What is Synovial osteochondromatosis?
Synovial osteochondromatosis (SOC) (synonyms include synovial chondromatosis, primary synovial chondromatosis, synovial chondrometaplasia) is a rare disease that creates a benign change or proliferation in the synovium or joint-lining tissue, which changes to form bone-forming cartilage. In most occurrences, there is only one joint affected, either the knee, the hip, or the elbow. Rarely involves the TMJ.
The etiology or cause is unknown.
In this condition, cartilaginous metaplasia takes place within the synovial membrane of the joint. Metaplastic synovium organizes into nodules. With minor trauma, nodules are shed as small bodies into the joint space. In some patients, the disease process may involve tendon sheaths and bursal sacs.

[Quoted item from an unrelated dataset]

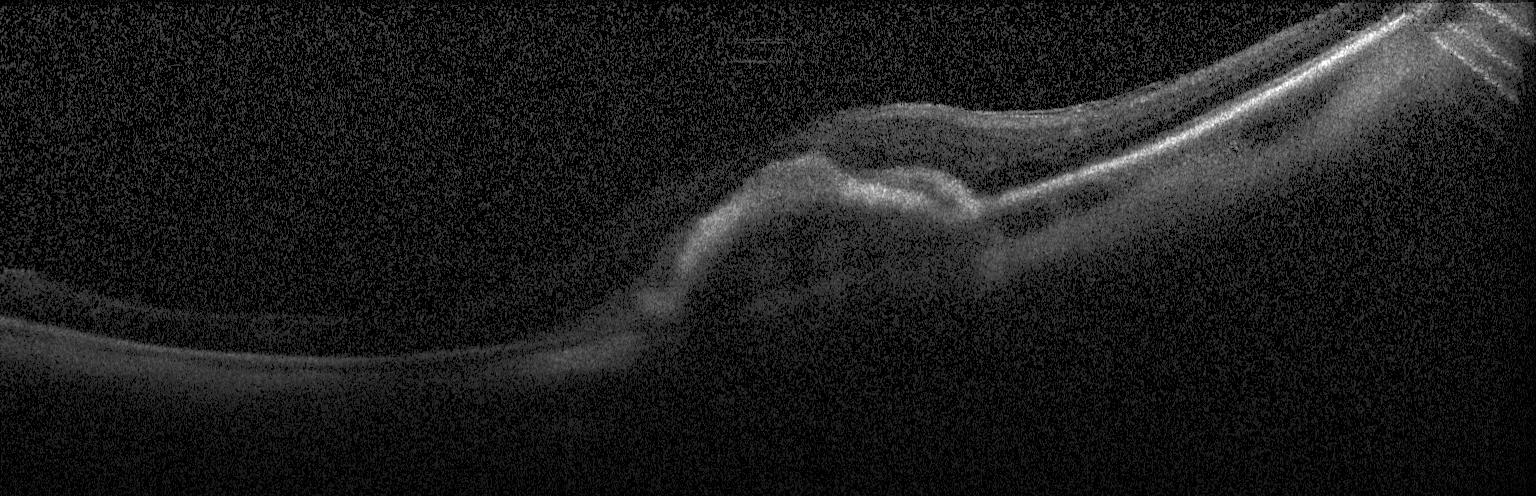 SD-OCT; OCT line scan — The scan shows a choroidal neovascular membrane.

Cartilaginous intra-articular bodies float freely within the synovial fluid, which they require for nutrition and growth. Progressive enlargement and ossification occur with time. If they remain free, they continue to grow larger and more calcified. In severe cases, they may occupy the entire joint space or penetrate to adjacent tissues. Also, they can deposit in the synovial lining, reestablish a blood supply, and become replaced by bone. On occasion, synovial reattachment can lead to complete reabsorption of the cartilage fragment.